This is the part of the song where I say it’s been a while since we’ve done this talking wrestling thing and then get right into it because I have no good reason for why we haven’t.
The column these questions came from is here if you’d like to read it too.
1. John Cena is the Wrestler of the year so far for 2015.
Obviously there will be a lot of people in ROH, Japan, Mexico, Lucha Underground and lord knows where else who might have something to say about that, but you can certainly make the Cena argument without getting laughed out of the building. Other than a couple of misfires with Rusev (even they had a good match at Fastlane), he’s been doing pretty much nothing but having good to great matches with basically everybody. The U.S. Title open challenge segments are often the most interesting thing on Raw because you never know who is going to come out, and no matter who it is, the wrestling that follows almost always delivers. Cena makes his opponent look good in every match, he’s hanging right in there with people who are sometimes considered better than he is and he’s making a useless title that there was talk of unifying with the IC Title into one super useless championship not that long ago into something we can care about again. Even his promos have been better. It’s easy to criticize Cena because his act often feels so stale, but he’s shown that if you give him something to work with, he’ll work with it. If he’s not the wrestler of the year, he definitely belongs in the conversation. The fact that I can write that sentence and not feel stupid says quite a bit, I think.
2. While Ethan Carter III winning the TNA Title was a good idea, it should have been booked to make the victory come off as more important.
Newsflash: Nothing in TNA is important. Even the important stuff in TNA isn’t important. Watching Impact every week I feel like I’m watching a death march at worst and something that’s just kind of coasting along at best. I hate to say it since the shows are actually watchable these days and I don’t want to see a company go out of business, but TNA seems more dead in the water to me right now than it did in 2004 or 2005 when they were tossing Impact up on the internet and hoping for the best between TV deals.
As for making the win itself more important, there are two problems.

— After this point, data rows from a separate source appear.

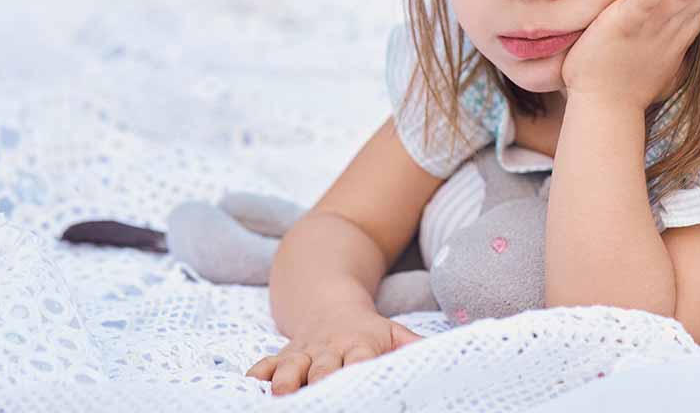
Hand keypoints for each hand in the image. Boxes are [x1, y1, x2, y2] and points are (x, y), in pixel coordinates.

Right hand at [245, 304, 422, 394]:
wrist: (327, 302)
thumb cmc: (368, 329)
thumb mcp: (393, 333)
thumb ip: (414, 347)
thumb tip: (449, 355)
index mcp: (360, 345)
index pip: (361, 360)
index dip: (358, 371)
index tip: (360, 384)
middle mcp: (329, 351)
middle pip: (324, 368)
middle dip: (320, 382)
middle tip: (319, 399)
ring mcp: (304, 353)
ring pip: (291, 367)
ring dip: (286, 380)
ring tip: (282, 394)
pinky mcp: (283, 356)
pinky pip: (266, 364)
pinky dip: (258, 375)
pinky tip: (250, 387)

1. EC3 is a cowardly heel, so you can’t put him over too convincingly. He has to look strong yet at the same time seem beatable because people, theoretically at least, want to see him get beaten and will pay for the privilege. I think in that sense TNA did the best they possibly could.
2. It’s hard to make anything seem like a big deal when you tape a bunch of the TV that airs after the pay-per-view *before* the pay-per-view. I know he didn’t win at the pay-per-view itself, but it still makes you look bush league and makes it hard to plug a big, important surprise.

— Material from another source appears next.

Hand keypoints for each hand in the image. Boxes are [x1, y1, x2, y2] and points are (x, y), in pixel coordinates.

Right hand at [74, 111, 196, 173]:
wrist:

3. WWE needs to run more events on the network like the “Best in the East” special from this past weekend.
That would be Beast in the East, but it’s not my job to fix homeboy’s typos. I make enough of my own.
On to the question. Hell yes. It was a fun way to spend a couple of hours. the action was enjoyable, the atmosphere in Japan made it feel different than your average WWE show and even the announcing was better than usual. Plus there’s the matter of people subscribing to the wrestling channel wanting to see wrestling. WWE is touring around doing these shows anyway, so why not let us see a few of them?

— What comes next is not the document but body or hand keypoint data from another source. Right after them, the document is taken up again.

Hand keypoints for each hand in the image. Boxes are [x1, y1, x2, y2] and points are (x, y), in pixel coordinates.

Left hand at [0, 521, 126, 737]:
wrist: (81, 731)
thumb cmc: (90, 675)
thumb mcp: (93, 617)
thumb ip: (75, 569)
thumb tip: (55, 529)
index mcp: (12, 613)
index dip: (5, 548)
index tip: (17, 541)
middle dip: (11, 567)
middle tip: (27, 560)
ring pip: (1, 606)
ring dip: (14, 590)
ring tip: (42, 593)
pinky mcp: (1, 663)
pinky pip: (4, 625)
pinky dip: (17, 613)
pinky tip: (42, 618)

4. Setting the next NXT live event for Summerslam weekend was an excellent idea.
Considering that it’s pretty much sold out, yes. And since it’s one of the bigger events of the year and odds are people are traveling from far away to go, it only makes sense to give them something else to watch and wring a bit more money out of them in the process. The NXT show on Wrestlemania weekend showed that there’s a market for it, so it’s certainly worth trying it again. It’s not as if WWE is going to go TNA levels of broke if it fails.
5. The return of WWE Tough Enough has been a failure so far.
I’ve watched a grand total of 0 minutes of it, I skip over all the plugs on Raw and Smackdown, never read recaps of it and have no idea who anyone is. And this is me, a pretty hardcore fan. All I know is that the ratings haven’t been great and that a majority of people watch wrestling far more casually than I do, so this season seems to be hooking approximately nobody. And really, why should anybody care? Sure Tough Enough has given a few people a career, but basically none of them have been the winners. Why tune in over and over again and get invested in somebody only to have WWE change his name to something stupid and then cut him before he has a chance to accomplish anything?
6. With no new news regarding a second season and Univision reporting that El Rey has lost $72 million this past year, Lucha Underground will not survive to see a second season.
I hope it does and I think it will. I read an interview with an executive from the company a couple weeks back that sounded pretty positive, claiming that they were waiting for some deals to go through before they announced anything. I realize that it could just be wrestling speak for we’re doomed, but it sounded legit enough to me.
By the way, if you’ve never seen LU, watch it. It might not be for everybody, but it’s so completely different from anything else you’re going to find on TV and you’re pretty much assured of at least one great match or moment every week that it’s absolutely worth your time to give it a try. We don’t get it on TV here in Canada, but if you know how to work the internet that shouldn’t be a problem.
And here we are at the part of the song where I say we’re done and hope aloud that we’ll be doing this again before too long. That was fast.